### Material provided

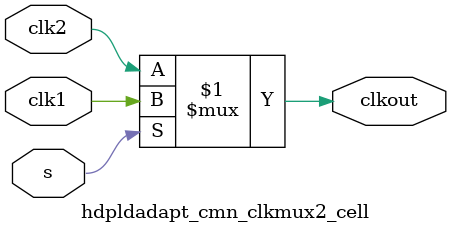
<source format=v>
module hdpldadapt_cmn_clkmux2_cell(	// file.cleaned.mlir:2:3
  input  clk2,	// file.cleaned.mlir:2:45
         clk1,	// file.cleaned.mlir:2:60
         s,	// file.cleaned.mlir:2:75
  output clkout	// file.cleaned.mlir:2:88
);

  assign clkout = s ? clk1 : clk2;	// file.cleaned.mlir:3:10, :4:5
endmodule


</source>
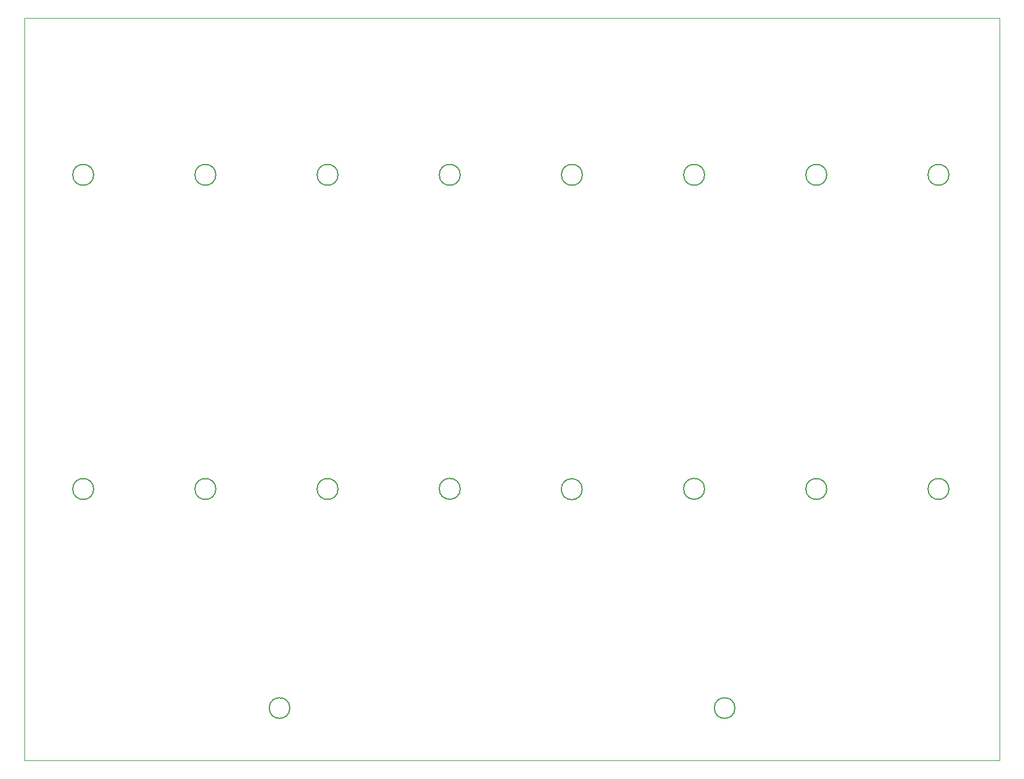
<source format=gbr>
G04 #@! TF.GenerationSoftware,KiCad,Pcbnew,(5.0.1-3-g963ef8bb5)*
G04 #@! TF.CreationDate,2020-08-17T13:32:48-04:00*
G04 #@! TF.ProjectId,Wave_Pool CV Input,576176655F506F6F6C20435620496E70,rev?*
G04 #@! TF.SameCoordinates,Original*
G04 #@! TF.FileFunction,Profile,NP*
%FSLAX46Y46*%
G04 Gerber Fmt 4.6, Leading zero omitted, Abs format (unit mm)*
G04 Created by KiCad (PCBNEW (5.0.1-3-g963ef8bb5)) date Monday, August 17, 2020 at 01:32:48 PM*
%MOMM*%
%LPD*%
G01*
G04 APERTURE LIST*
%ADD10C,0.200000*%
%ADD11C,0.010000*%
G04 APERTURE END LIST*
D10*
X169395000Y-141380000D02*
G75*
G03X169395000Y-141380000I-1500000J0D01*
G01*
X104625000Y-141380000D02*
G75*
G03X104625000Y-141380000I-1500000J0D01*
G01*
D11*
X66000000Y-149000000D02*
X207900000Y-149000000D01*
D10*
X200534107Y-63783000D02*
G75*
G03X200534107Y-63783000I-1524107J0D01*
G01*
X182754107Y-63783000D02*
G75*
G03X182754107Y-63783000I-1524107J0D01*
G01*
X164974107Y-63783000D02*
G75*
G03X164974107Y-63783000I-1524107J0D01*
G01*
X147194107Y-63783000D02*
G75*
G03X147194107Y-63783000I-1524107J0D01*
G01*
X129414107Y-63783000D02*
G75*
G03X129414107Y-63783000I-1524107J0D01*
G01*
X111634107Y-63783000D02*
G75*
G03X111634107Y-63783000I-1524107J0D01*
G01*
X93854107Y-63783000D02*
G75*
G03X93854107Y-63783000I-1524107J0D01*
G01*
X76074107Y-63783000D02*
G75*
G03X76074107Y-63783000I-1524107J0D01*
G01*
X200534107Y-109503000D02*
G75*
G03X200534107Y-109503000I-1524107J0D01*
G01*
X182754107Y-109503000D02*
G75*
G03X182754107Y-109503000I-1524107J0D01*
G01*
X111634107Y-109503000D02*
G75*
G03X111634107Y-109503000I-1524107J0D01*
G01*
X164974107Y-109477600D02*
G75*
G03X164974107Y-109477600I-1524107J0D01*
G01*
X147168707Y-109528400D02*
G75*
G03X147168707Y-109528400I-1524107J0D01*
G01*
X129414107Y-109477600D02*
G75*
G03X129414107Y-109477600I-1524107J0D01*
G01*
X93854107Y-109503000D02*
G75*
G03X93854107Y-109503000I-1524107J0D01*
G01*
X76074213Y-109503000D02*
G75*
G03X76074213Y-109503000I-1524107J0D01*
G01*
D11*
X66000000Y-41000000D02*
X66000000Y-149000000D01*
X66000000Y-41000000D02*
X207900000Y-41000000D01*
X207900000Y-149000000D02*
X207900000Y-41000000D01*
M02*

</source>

### Task item
Your answer should be the lines of the material above that include "APERTURE".

### Task response
G04 APERTURE LIST*
G04 APERTURE END LIST*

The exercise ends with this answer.